Nitzotzot is a Hebrew word meaning sparks. It comes from a teaching of the 16th-century mystic known as the Ari, who taught that holy sparks lie scattered throughout creation, waiting to be gathered and lifted back toward their source. In this worldview, the world is repaired not by any one person doing it alone, but by each of us recognizing the spark we carry, bringing it into the circle, and weaving the circle together strand by strand.

Your spark is needed here, and so are your questioning, your joy, your grief, your uncertainty, and your voice.

Across one Shabbat together, you will welcome Shabbat Nachamu in community through soulful Kabbalat Shabbat, with prayer and song that make room for both the ache and the salve, davenning in a way that is embodied and genuinely prayed together. You will sit with others who are carrying what you are carrying. Most importantly, you will actually rest, in the way that Shabbat was designed for and that most of us have forgotten is possible.

By the time you journey to your next destination on Sunday, you will feel more anchored in a tradition that has been renewing itself for thousands of years and still has something to say to this moment. You will feel connected to a regional community of Renewal-oriented Jews and seekers you can keep showing up for long after Havdalah. You will feel softer around the edges, more like yourself, carried by something larger. Most of all, you will have remembered that renewal is not something you manufacture privately, but something a people does together, strand by strand, week by week, until the circle holds.


This Shabbaton is for you if any of the following describes you.

You are Jewish and looking for your people on the west coast, or want to explore the beauty of the region; you are Jewish-curious, Jewish-returning, or in the middle of conversion.

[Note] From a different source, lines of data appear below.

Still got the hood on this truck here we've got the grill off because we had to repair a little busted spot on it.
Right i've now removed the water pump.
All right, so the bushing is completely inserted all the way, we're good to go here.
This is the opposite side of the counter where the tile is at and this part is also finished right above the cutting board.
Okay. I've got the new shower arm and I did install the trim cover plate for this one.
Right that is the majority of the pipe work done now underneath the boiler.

You are a Jew of color, or looking for community in the Jewish world. You are a rabbi, cantor, rabbinic chaplain, educator, or lay leader who spends all year holding others and needs somewhere to be held yourself. You are queer, trans, interfaith-partnered, a seeker, a skeptic, a mystic, an elder, or a parent who has not had a real Shabbat in years. You are in need of good company.

You do not need to read Hebrew, know the liturgy, or have done anything like this before. You do not need to be sure what you believe. You just need to show up.


 

 

Nitzotzot: Gathering the Sparks of Renewal is where sparks are kindled, voices gathered, and the circle is woven together.

Nachamu, nachamu. Come be comforted, come be a comforter, and come gather your spark to ours.